A CLAMPDOWN on cab companies forcing their drivers to break licensing rules has been launched by Oxford City Council.
The council’s licensing team leader Julian Alison said the local authority would prosecute private hire firms that make employees ply for trade.
Private hire vehicles must be booked in advance and are not allowed to ‘ply for hire’, which means they can’t queue in a rank or be flagged down in the street.
But Mr Alison said he believed many firms were telling their drivers to flout the rules.
He said: “We have a number of licence-holders who will listen to what the operators say because they want to keep their jobs.
“All the operators want is bums on seats, they don’t care about the individual drivers.
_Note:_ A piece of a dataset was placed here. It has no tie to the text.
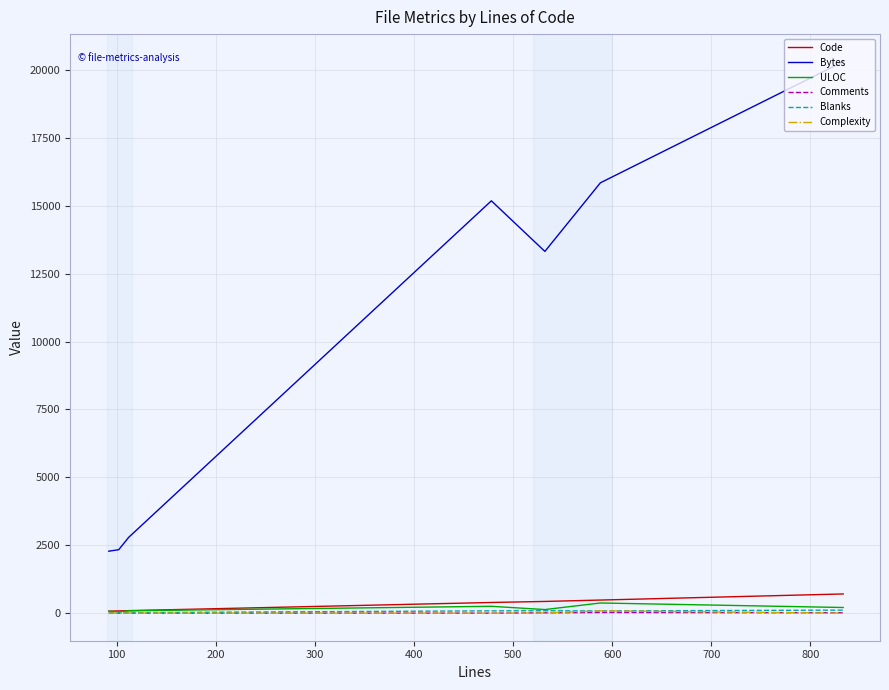

Which series has the largest total across all categories?

Bytes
“We have seen examples of private hire drivers turning up at hotels, having removed their stickers and pretending to be exempt vehicles.”
Mr Alison told a meeting of the council’s general purposes licensing committee that enforcement officers would target companies on the wrong side of the law.
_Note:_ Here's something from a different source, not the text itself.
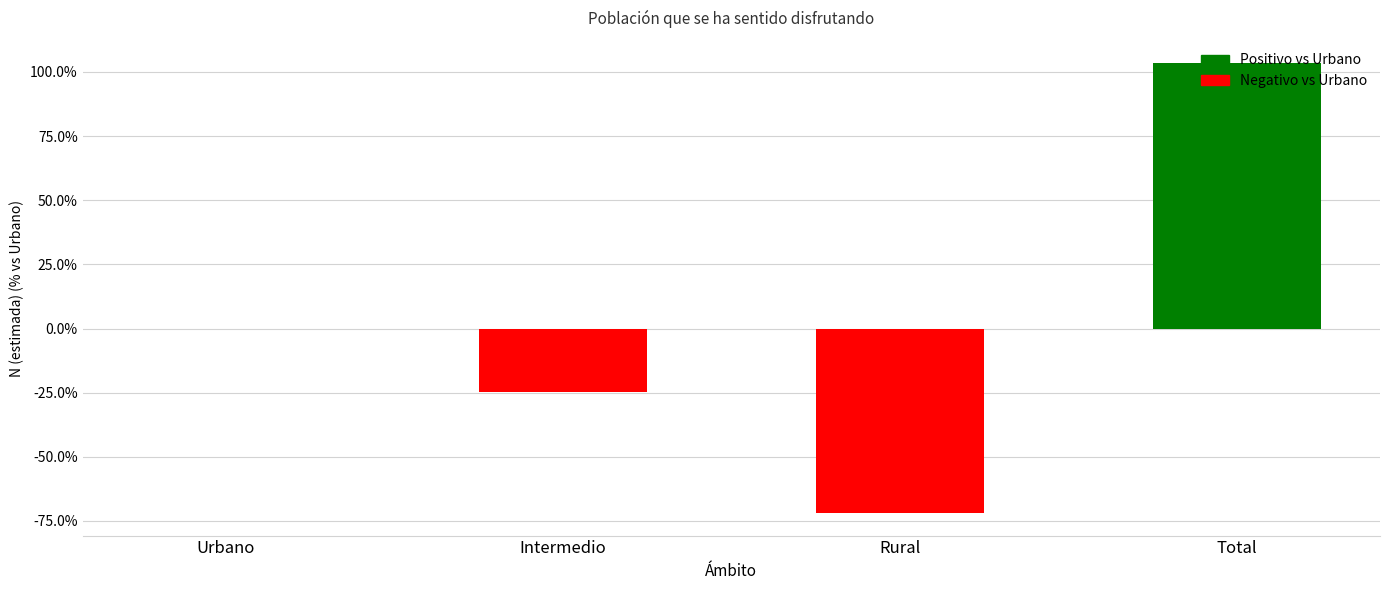

What is the average value?

1.7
He said: “You should expect to see the operators up in front of you in future.”
Committee chairman Colin Cook, below, praised officers and said the council’s tougher new policy on law-breakers had been successful.
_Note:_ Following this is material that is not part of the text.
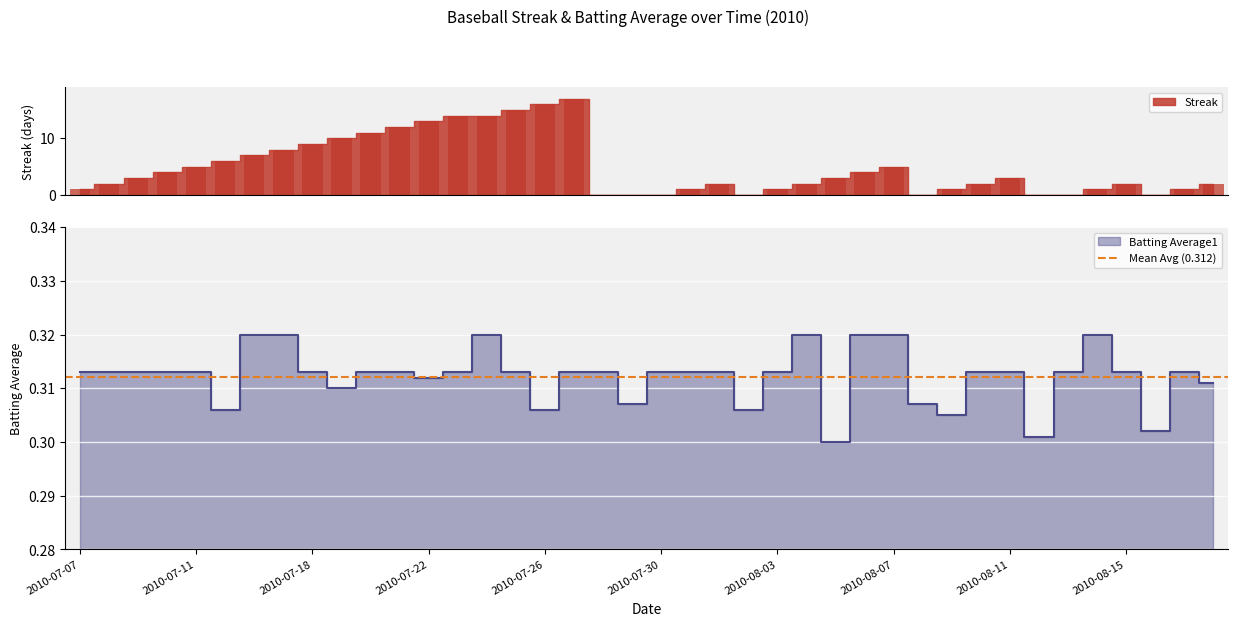

Rank the series at 2010-08-12 from lowest to highest value.

Streak, Batting Average1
He said: “My feeling is we have said ‘cheerio’ to far more people than we used to. I think it’s working.”
Green group leader David Williams also expressed concerns about unsafe vehicles being used and people with poor eyesight being drivers.
He said: “We just can’t have the situation of death traps being driven around and we can’t have the situation of drivers who can only see 25 metres in front of them. This committee and the officers are the guardians of public safety.”
But private hire driver Khalil Ahmed said: “I’m not aware of any companies which ask drivers to break the rules, but I assume if Mr Alison is talking about this then he has evidence and will deal with it, which I have no problem with.
“I have worked with the firm 101 and I’m now with Royal and I can’t imagine either of them would flout the rules.
“Drivers are aware of the terms and conditions of their licences and I have no sympathy for drivers who break them.
“Regardless of whether they had been told to do it, they should be prosecuted. If a company told me to violate my licence, I wouldn’t do it.”